TASK PROMPT
When you restate the records, do so word for word and omit any picture they contain.

Extracted page text data
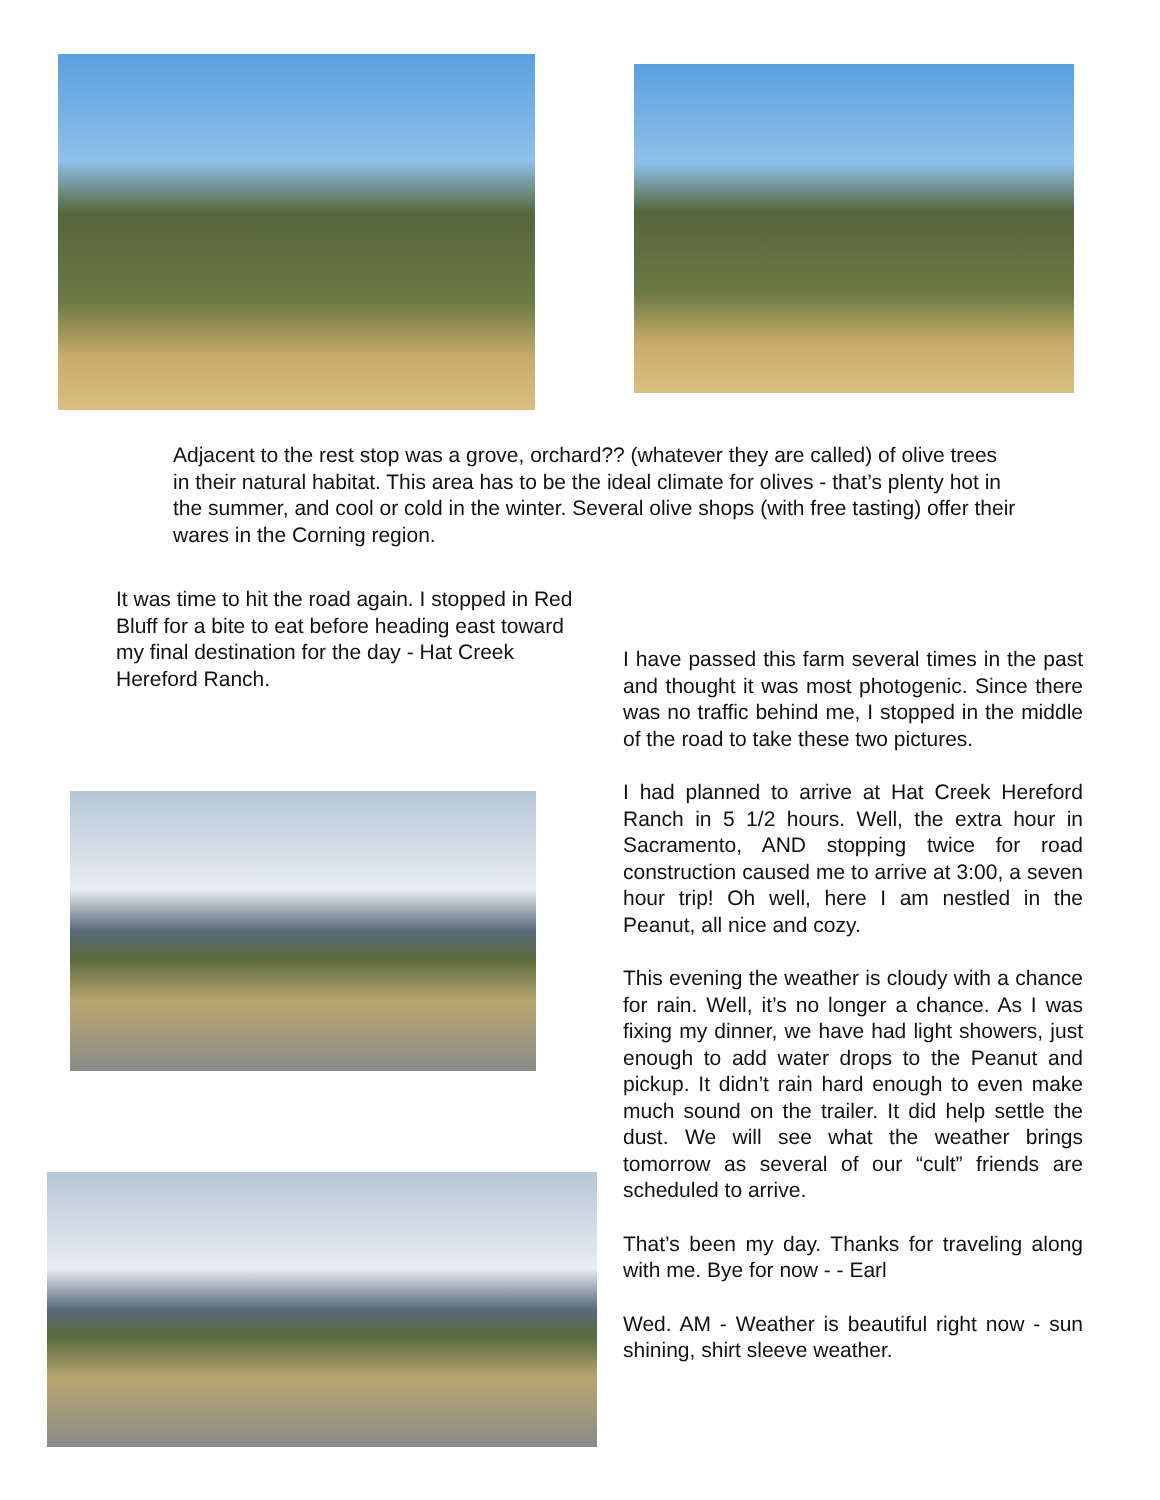Adjacent to the rest stop was a grove, orchard?? (whatever they are called) of olive trees in their natural habitat. This area has to be the ideal climate for olives - that’s plenty hot in the summer, and cool or cold in the winter. Several olive shops (with free tasting) offer their wares in the Corning region.
It was time to hit the road again. I stopped in Red Bluff for a bite to eat before heading east toward my final destination for the day - Hat Creek Hereford Ranch.
I have passed this farm several times in the past and thought it was most photogenic. Since there was no traffic behind me, I stopped in the middle of the road to take these two pictures.
I had planned to arrive at Hat Creek Hereford Ranch in 5 1/2 hours. Well, the extra hour in Sacramento, AND stopping twice for road construction caused me to arrive at 3:00, a seven hour trip! Oh well, here I am nestled in the Peanut, all nice and cozy.
This evening the weather is cloudy with a chance for rain. Well, it’s no longer a chance. As I was fixing my dinner, we have had light showers, just enough to add water drops to the Peanut and pickup. It didn’t rain hard enough to even make much sound on the trailer. It did help settle the dust. We will see what the weather brings tomorrow as several of our “cult” friends are scheduled to arrive.
That’s been my day. Thanks for traveling along with me. Bye for now - - Earl
Wed. AM - Weather is beautiful right now - sun shining, shirt sleeve weather.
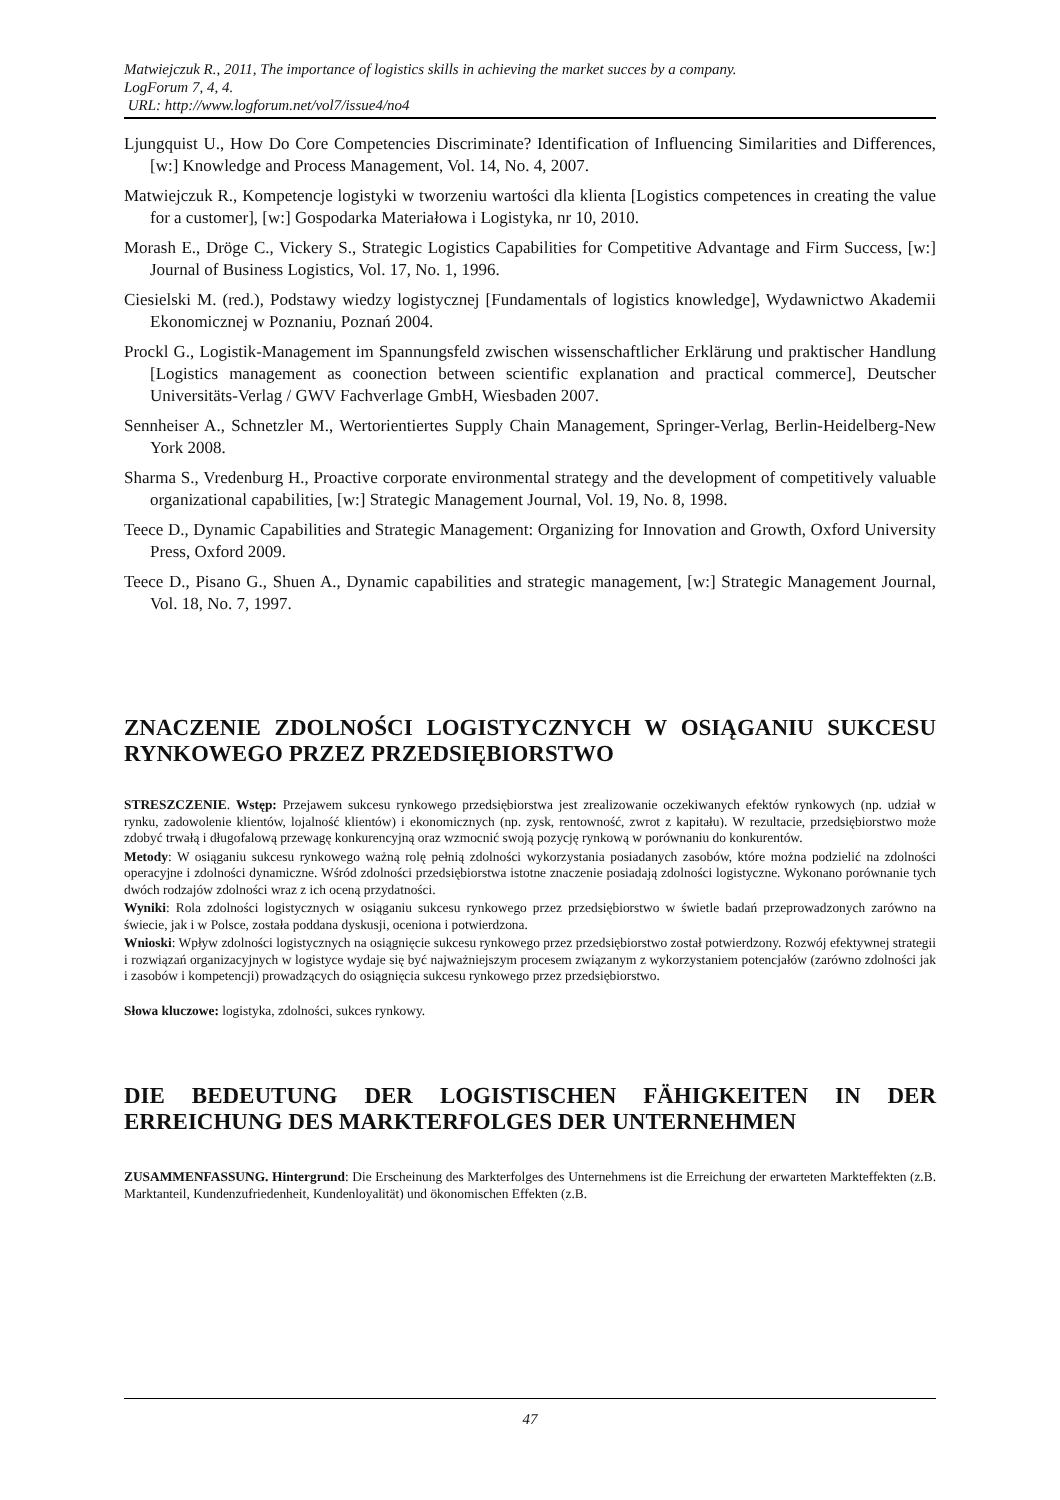Matwiejczuk R., 2011, The importance of logistics skills in achieving the market succes by a company.
LogForum 7, 4, 4.
URL: http://www.logforum.net/vol7/issue4/no4
Ljungquist U., How Do Core Competencies Discriminate? Identification of Influencing Similarities and Differences, [w:] Knowledge and Process Management, Vol. 14, No. 4, 2007.
Matwiejczuk R., Kompetencje logistyki w tworzeniu wartości dla klienta [Logistics competences in creating the value for a customer], [w:] Gospodarka Materiałowa i Logistyka, nr 10, 2010.
Morash E., Dröge C., Vickery S., Strategic Logistics Capabilities for Competitive Advantage and Firm Success, [w:] Journal of Business Logistics, Vol. 17, No. 1, 1996.
Ciesielski M. (red.), Podstawy wiedzy logistycznej [Fundamentals of logistics knowledge], Wydawnictwo Akademii Ekonomicznej w Poznaniu, Poznań 2004.
Prockl G., Logistik-Management im Spannungsfeld zwischen wissenschaftlicher Erklärung und praktischer Handlung [Logistics management as coonection between scientific explanation and practical commerce], Deutscher Universitäts-Verlag / GWV Fachverlage GmbH, Wiesbaden 2007.
Sennheiser A., Schnetzler M., Wertorientiertes Supply Chain Management, Springer-Verlag, Berlin-Heidelberg-New York 2008.
Sharma S., Vredenburg H., Proactive corporate environmental strategy and the development of competitively valuable organizational capabilities, [w:] Strategic Management Journal, Vol. 19, No. 8, 1998.
Teece D., Dynamic Capabilities and Strategic Management: Organizing for Innovation and Growth, Oxford University Press, Oxford 2009.
Teece D., Pisano G., Shuen A., Dynamic capabilities and strategic management, [w:] Strategic Management Journal, Vol. 18, No. 7, 1997.
ZNACZENIE ZDOLNOŚCI LOGISTYCZNYCH W OSIĄGANIU SUKCESU RYNKOWEGO PRZEZ PRZEDSIĘBIORSTWO
STRESZCZENIE. Wstęp: Przejawem sukcesu rynkowego przedsiębiorstwa jest zrealizowanie oczekiwanych efektów rynkowych (np. udział w rynku, zadowolenie klientów, lojalność klientów) i ekonomicznych (np. zysk, rentowność, zwrot z kapitału). W rezultacie, przedsiębiorstwo może zdobyć trwałą i długofalową przewagę konkurencyjną oraz wzmocnić swoją pozycję rynkową w porównaniu do konkurentów.
Metody: W osiąganiu sukcesu rynkowego ważną rolę pełnią zdolności wykorzystania posiadanych zasobów, które można podzielić na zdolności operacyjne i zdolności dynamiczne. Wśród zdolności przedsiębiorstwa istotne znaczenie posiadają zdolności logistyczne. Wykonano porównanie tych dwóch rodzajów zdolności wraz z ich oceną przydatności.
Wyniki: Rola zdolności logistycznych w osiąganiu sukcesu rynkowego przez przedsiębiorstwo w świetle badań przeprowadzonych zarówno na świecie, jak i w Polsce, została poddana dyskusji, oceniona i potwierdzona.
Wnioski: Wpływ zdolności logistycznych na osiągnięcie sukcesu rynkowego przez przedsiębiorstwo został potwierdzony. Rozwój efektywnej strategii i rozwiązań organizacyjnych w logistyce wydaje się być najważniejszym procesem związanym z wykorzystaniem potencjałów (zarówno zdolności jak i zasobów i kompetencji) prowadzących do osiągnięcia sukcesu rynkowego przez przedsiębiorstwo.
Słowa kluczowe: logistyka, zdolności, sukces rynkowy.
DIE BEDEUTUNG DER LOGISTISCHEN FÄHIGKEITEN IN DER ERREICHUNG DES MARKTERFOLGES DER UNTERNEHMEN
ZUSAMMENFASSUNG. Hintergrund: Die Erscheinung des Markterfolges des Unternehmens ist die Erreichung der erwarteten Markteffekten (z.B. Marktanteil, Kundenzufriedenheit, Kundenloyalität) und ökonomischen Effekten (z.B.
47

RESULT OF THE EXERCISE
Adjacent to the rest stop was a grove, orchard?? (whatever they are called) of olive trees in their natural habitat. This area has to be the ideal climate for olives - that’s plenty hot in the summer, and cool or cold in the winter. Several olive shops (with free tasting) offer their wares in the Corning region.
It was time to hit the road again. I stopped in Red Bluff for a bite to eat before heading east toward my final destination for the day - Hat Creek Hereford Ranch.
I have passed this farm several times in the past and thought it was most photogenic. Since there was no traffic behind me, I stopped in the middle of the road to take these two pictures.
I had planned to arrive at Hat Creek Hereford Ranch in 5 1/2 hours. Well, the extra hour in Sacramento, AND stopping twice for road construction caused me to arrive at 3:00, a seven hour trip! Oh well, here I am nestled in the Peanut, all nice and cozy.
This evening the weather is cloudy with a chance for rain. Well, it’s no longer a chance. As I was fixing my dinner, we have had light showers, just enough to add water drops to the Peanut and pickup. It didn’t rain hard enough to even make much sound on the trailer. It did help settle the dust. We will see what the weather brings tomorrow as several of our “cult” friends are scheduled to arrive.
That’s been my day. Thanks for traveling along with me. Bye for now - - Earl
Wed. AM - Weather is beautiful right now - sun shining, shirt sleeve weather.
Matwiejczuk R., 2011, The importance of logistics skills in achieving the market succes by a company.
LogForum 7, 4, 4.
URL: http://www.logforum.net/vol7/issue4/no4
Ljungquist U., How Do Core Competencies Discriminate? Identification of Influencing Similarities and Differences, [w:] Knowledge and Process Management, Vol. 14, No. 4, 2007.
Matwiejczuk R., Kompetencje logistyki w tworzeniu wartości dla klienta [Logistics competences in creating the value for a customer], [w:] Gospodarka Materiałowa i Logistyka, nr 10, 2010.
Morash E., Dröge C., Vickery S., Strategic Logistics Capabilities for Competitive Advantage and Firm Success, [w:] Journal of Business Logistics, Vol. 17, No. 1, 1996.
Ciesielski M. (red.), Podstawy wiedzy logistycznej [Fundamentals of logistics knowledge], Wydawnictwo Akademii Ekonomicznej w Poznaniu, Poznań 2004.
Prockl G., Logistik-Management im Spannungsfeld zwischen wissenschaftlicher Erklärung und praktischer Handlung [Logistics management as coonection between scientific explanation and practical commerce], Deutscher Universitäts-Verlag / GWV Fachverlage GmbH, Wiesbaden 2007.
Sennheiser A., Schnetzler M., Wertorientiertes Supply Chain Management, Springer-Verlag, Berlin-Heidelberg-New York 2008.
Sharma S., Vredenburg H., Proactive corporate environmental strategy and the development of competitively valuable organizational capabilities, [w:] Strategic Management Journal, Vol. 19, No. 8, 1998.
Teece D., Dynamic Capabilities and Strategic Management: Organizing for Innovation and Growth, Oxford University Press, Oxford 2009.
Teece D., Pisano G., Shuen A., Dynamic capabilities and strategic management, [w:] Strategic Management Journal, Vol. 18, No. 7, 1997.
ZNACZENIE ZDOLNOŚCI LOGISTYCZNYCH W OSIĄGANIU SUKCESU RYNKOWEGO PRZEZ PRZEDSIĘBIORSTWO
STRESZCZENIE. Wstęp: Przejawem sukcesu rynkowego przedsiębiorstwa jest zrealizowanie oczekiwanych efektów rynkowych (np. udział w rynku, zadowolenie klientów, lojalność klientów) i ekonomicznych (np. zysk, rentowność, zwrot z kapitału). W rezultacie, przedsiębiorstwo może zdobyć trwałą i długofalową przewagę konkurencyjną oraz wzmocnić swoją pozycję rynkową w porównaniu do konkurentów.
Metody: W osiąganiu sukcesu rynkowego ważną rolę pełnią zdolności wykorzystania posiadanych zasobów, które można podzielić na zdolności operacyjne i zdolności dynamiczne. Wśród zdolności przedsiębiorstwa istotne znaczenie posiadają zdolności logistyczne. Wykonano porównanie tych dwóch rodzajów zdolności wraz z ich oceną przydatności.
Wyniki: Rola zdolności logistycznych w osiąganiu sukcesu rynkowego przez przedsiębiorstwo w świetle badań przeprowadzonych zarówno na świecie, jak i w Polsce, została poddana dyskusji, oceniona i potwierdzona.
Wnioski: Wpływ zdolności logistycznych na osiągnięcie sukcesu rynkowego przez przedsiębiorstwo został potwierdzony. Rozwój efektywnej strategii i rozwiązań organizacyjnych w logistyce wydaje się być najważniejszym procesem związanym z wykorzystaniem potencjałów (zarówno zdolności jak i zasobów i kompetencji) prowadzących do osiągnięcia sukcesu rynkowego przez przedsiębiorstwo.
Słowa kluczowe: logistyka, zdolności, sukces rynkowy.
DIE BEDEUTUNG DER LOGISTISCHEN FÄHIGKEITEN IN DER ERREICHUNG DES MARKTERFOLGES DER UNTERNEHMEN
ZUSAMMENFASSUNG. Hintergrund: Die Erscheinung des Markterfolges des Unternehmens ist die Erreichung der erwarteten Markteffekten (z.B. Marktanteil, Kundenzufriedenheit, Kundenloyalität) und ökonomischen Effekten (z.B.
47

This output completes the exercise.